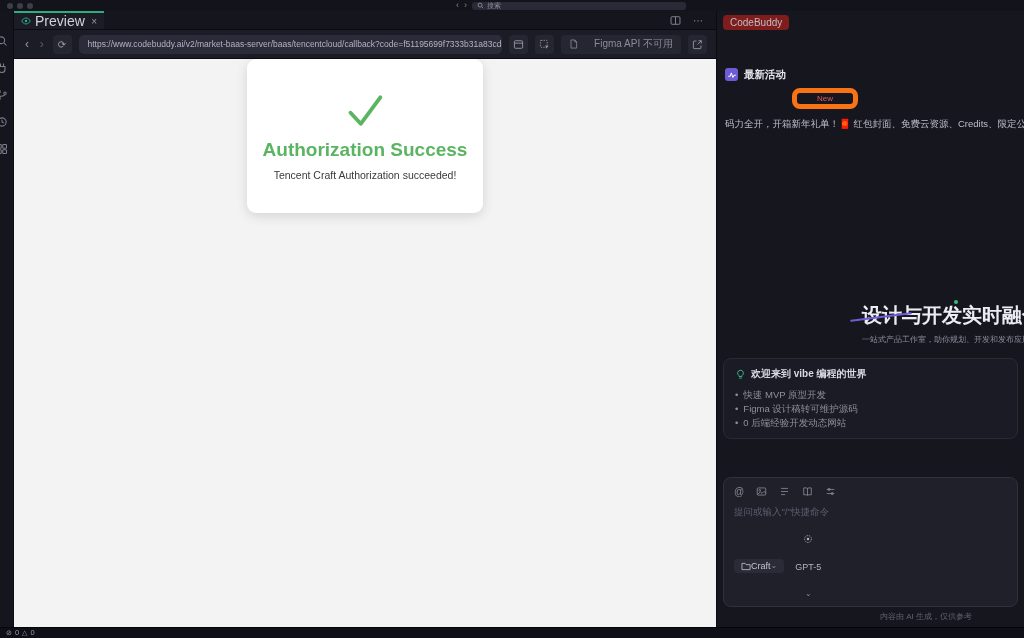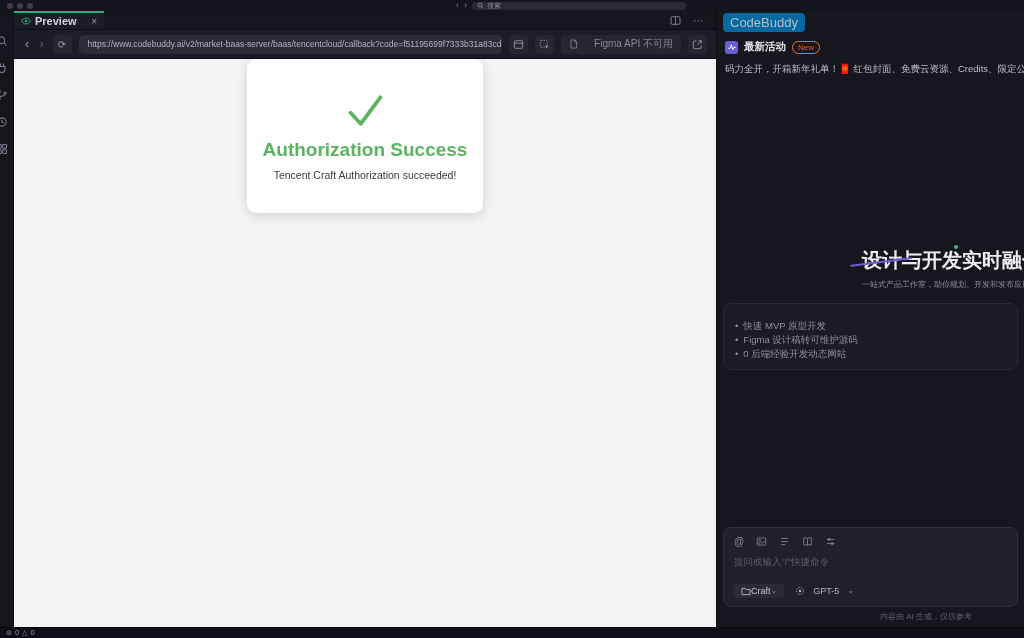--- a/index.html
+++ b/index.html
@@ -29,7 +29,7 @@
   .tabbar { flex:0 0 19px; display:flex; align-items:stretch; background:#15151e; border-bottom:1px solid #0b0b11; }
   .tab { width:90px; background:#1c1c26; border-top:2px solid #2fae7d; display:flex; align-items:center;
     gap:4px; padding:0 7px; cursor:default; }
-  .tab-label { color:#d2d2da; font-size:11px; font-weight:bold; }
+  .tab-label { color:#d2d2da; font-size:14px; font-weight:normal; }
   .tab-close { color:#9a9aa4; font-size:10px; margin-left:auto; }
   .tabbar-actions { margin-left:auto; display:flex; align-items:center; gap:12px; padding-right:12px; color:#8c8c98; }
   .tabbar-actions .more { font-size:10px; letter-spacing:1px; }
☆ ☆ ☆
## About this exercise
Given the records above, restate word for word only the lines starting at the one with "flex:0 0 19px;" and ending at the one with "gap:4px; padding:0 7px;".

## Exercise response
   .tabbar { flex:0 0 19px; display:flex; align-items:stretch; background:#15151e; border-bottom:1px solid #0b0b11; }
   .tab { width:90px; background:#1c1c26; border-top:2px solid #2fae7d; display:flex; align-items:center;
     gap:4px; padding:0 7px; cursor:default; }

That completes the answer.